This summer I worked with Professor Argudo and four other interns to continue research on the wage and wealth gaps between people born in the United States (henceforth called natives), authorized immigrants, and unauthorized immigrants. Previous research on this topic has documented wage disparities between all three nativity groups and wealth disparities between natives and immigrants. Our research is novel in its distinction between types of immigrants when surveying wealth gaps, as well as the inclusion of asset holdings.
Our work this summer built on Professor Argudo’s 2021 Ford Scholar project. We continued to use Survey of Income and Program Participation (SIPP) data, which changed considerably during the time period we examined. Since we did not finish matching the variables we needed last summer, the team and I began homogenizing the remaining relevant variables such as race, occupation, and industry from 1996 to 2020. This left us with a nationwide dataset of individuals that could be tracked over multiple months and years.

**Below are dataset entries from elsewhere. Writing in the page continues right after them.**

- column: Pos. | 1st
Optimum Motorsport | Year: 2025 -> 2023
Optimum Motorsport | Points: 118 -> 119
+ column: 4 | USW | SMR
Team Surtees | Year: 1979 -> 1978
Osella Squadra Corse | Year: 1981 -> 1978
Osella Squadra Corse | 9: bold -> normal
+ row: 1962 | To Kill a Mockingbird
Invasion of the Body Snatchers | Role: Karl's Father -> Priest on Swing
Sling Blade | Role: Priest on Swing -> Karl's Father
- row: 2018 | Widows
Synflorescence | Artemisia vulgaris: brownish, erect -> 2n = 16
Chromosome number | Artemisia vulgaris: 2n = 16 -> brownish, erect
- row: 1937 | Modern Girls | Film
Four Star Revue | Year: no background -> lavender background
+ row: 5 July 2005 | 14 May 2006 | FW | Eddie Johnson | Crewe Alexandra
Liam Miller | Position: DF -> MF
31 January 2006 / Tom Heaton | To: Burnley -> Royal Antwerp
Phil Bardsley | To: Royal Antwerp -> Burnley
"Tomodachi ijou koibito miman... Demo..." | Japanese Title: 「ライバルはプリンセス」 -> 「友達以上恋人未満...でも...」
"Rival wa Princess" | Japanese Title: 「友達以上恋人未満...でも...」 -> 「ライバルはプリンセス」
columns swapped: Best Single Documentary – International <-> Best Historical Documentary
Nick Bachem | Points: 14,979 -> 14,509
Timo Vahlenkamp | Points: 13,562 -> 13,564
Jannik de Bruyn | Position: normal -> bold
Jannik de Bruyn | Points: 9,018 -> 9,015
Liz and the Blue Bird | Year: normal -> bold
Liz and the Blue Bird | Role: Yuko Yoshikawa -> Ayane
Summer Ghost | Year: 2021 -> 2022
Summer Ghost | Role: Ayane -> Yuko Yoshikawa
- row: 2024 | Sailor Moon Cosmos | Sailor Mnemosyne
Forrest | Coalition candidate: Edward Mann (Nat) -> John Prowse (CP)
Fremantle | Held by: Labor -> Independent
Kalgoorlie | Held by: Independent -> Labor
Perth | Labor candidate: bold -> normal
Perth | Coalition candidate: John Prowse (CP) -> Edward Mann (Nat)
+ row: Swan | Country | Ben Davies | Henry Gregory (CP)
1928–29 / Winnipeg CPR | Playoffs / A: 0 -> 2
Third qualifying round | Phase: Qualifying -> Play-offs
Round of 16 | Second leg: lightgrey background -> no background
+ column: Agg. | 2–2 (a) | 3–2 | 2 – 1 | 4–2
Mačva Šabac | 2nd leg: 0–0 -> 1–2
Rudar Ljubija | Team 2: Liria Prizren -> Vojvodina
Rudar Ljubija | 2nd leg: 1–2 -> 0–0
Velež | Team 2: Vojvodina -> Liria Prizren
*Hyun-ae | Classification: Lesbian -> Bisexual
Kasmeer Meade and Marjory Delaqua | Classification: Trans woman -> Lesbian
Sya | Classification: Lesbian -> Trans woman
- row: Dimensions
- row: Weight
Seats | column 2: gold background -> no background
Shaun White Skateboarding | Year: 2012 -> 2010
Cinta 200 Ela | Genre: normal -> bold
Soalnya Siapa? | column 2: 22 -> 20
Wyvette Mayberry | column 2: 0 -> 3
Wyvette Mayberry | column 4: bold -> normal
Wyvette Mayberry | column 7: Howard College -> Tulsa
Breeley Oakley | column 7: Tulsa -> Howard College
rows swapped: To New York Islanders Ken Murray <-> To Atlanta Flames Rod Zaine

The initial stages of our analysis focused on using the homogenized data to replicate figures from previous papers that compared immigrants and natives to confirm our data was valid. Once confirmed, we distinguished between authorized and unauthorized immigrants using George J. Borjas’s methodology, and split the data into workers of different education levels. The final days of the project were spent starting a paper to summarize our findings and introduce our research, along with creating graphs on wealth holdings by nativity group.
This project has not only sharpened my ability to consider economic scenarios in real life, but it has given me skills in Python and data analysis that are indispensable in research and data science.